Опять все то же, что было и вчера, и позавчера, и позапозавчера, и всю осень, и целых полжизни: сквозь ресницы, сквозь пепел утреннего сна в запотевшем окне спальни пастората — кусок серого предрассветного неба, мокрый навес драночной крыши, черные стволы елей, темно-красная от кленовых листьев трава, выбеленная известью каменная стена; высокое, холодно синеющее окно церкви.

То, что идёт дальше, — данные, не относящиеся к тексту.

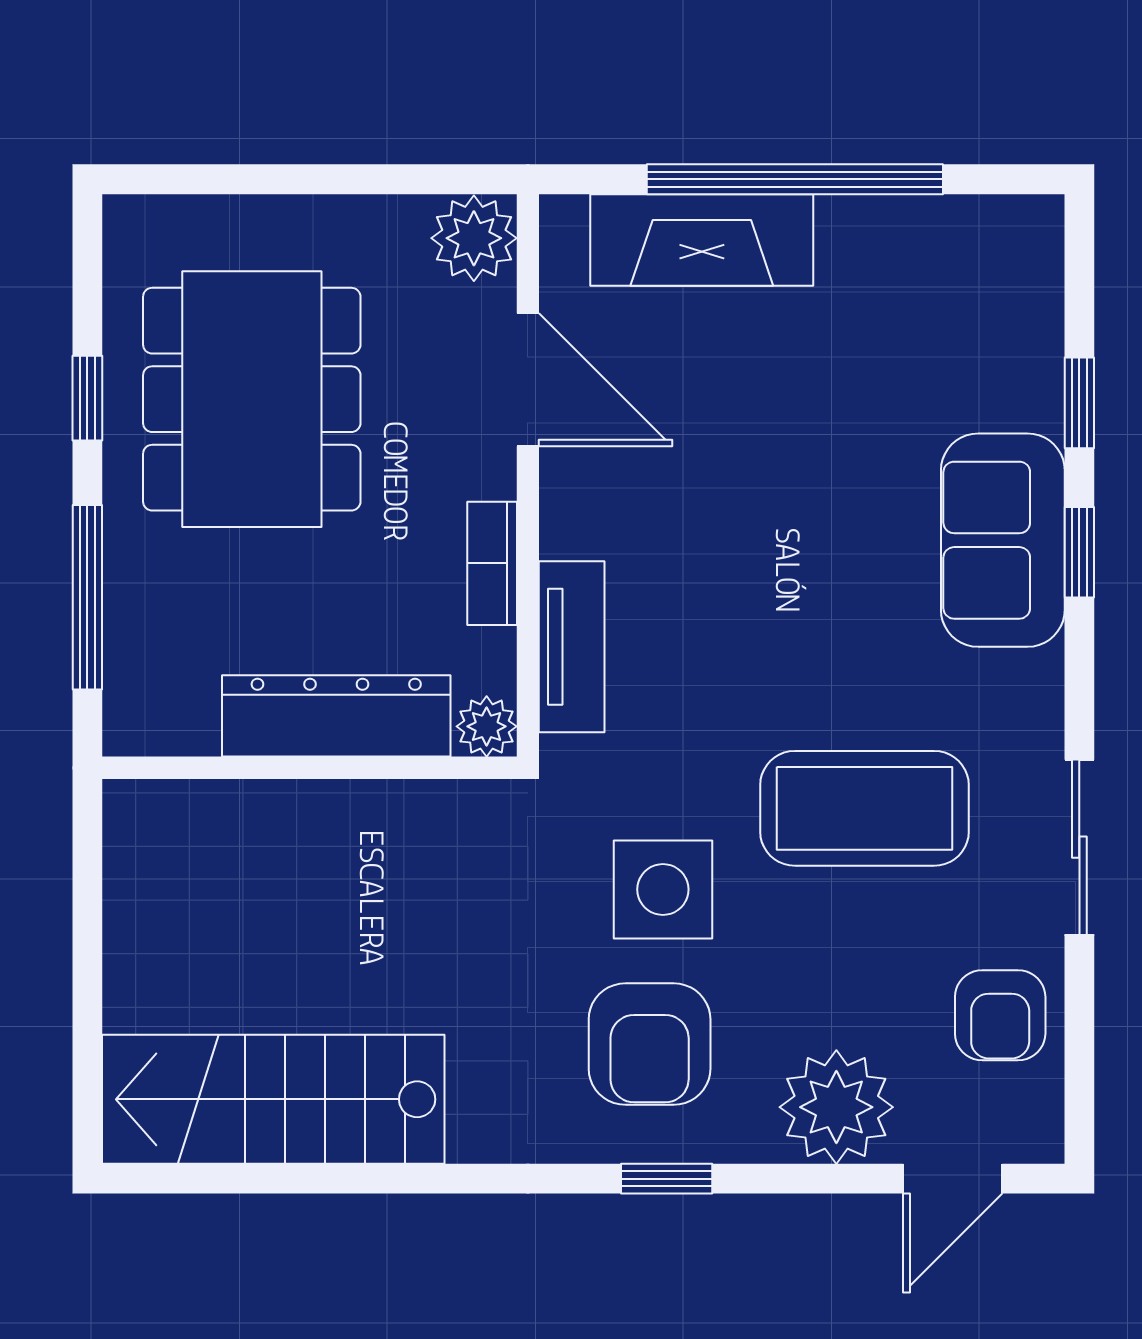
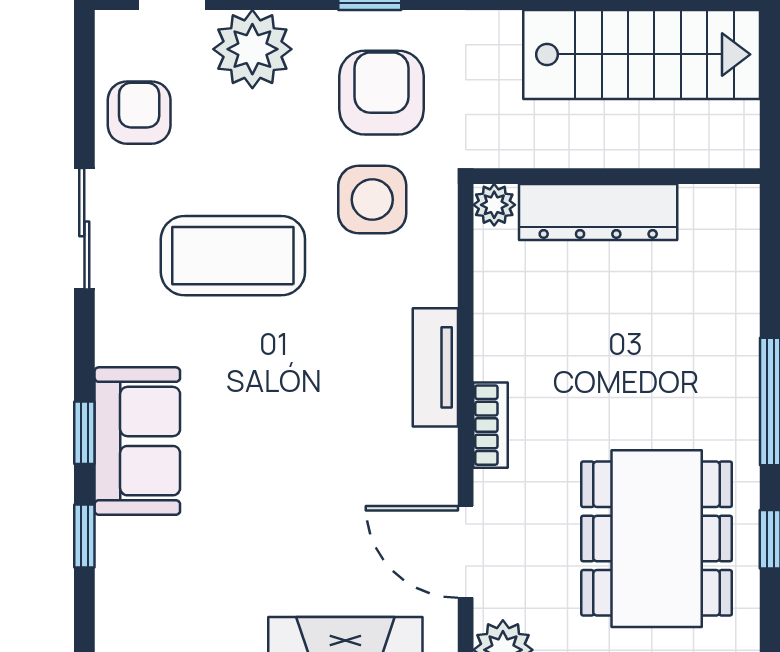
dresser: (336, 716) -> (598, 212), moved
plant: (487, 726) -> (494, 205), moved
wall: (309, 768) -> (617, 176), moved

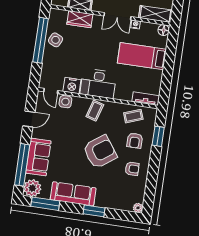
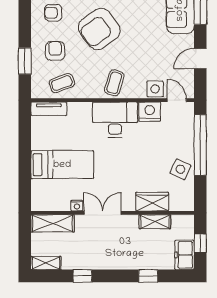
floor lamp: (164, 30) -> (38, 204), removed
window: (41, 40) -> (200, 145), moved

Все то же, уже пустое, углубление на подушке в льняной наволочке рядом с моим лицом Или все то же в серой щетине лицо, пахнущее трубкой, — о господи, ведь любимое лицо… Жесткая щетина прикасается к моей щеке, детский поцелуй в мочку уха. Сиплый шепот: dormi, dormi, cara mia…[145] и быстрые шаги в шлепанцах… И в тот же миг снова полузабытье… Высокое, холодное, синеватое окно расплывается, как будто разливается теплая синяя вода…

Журчит теплая темно-синяя вода под светло-синим небом…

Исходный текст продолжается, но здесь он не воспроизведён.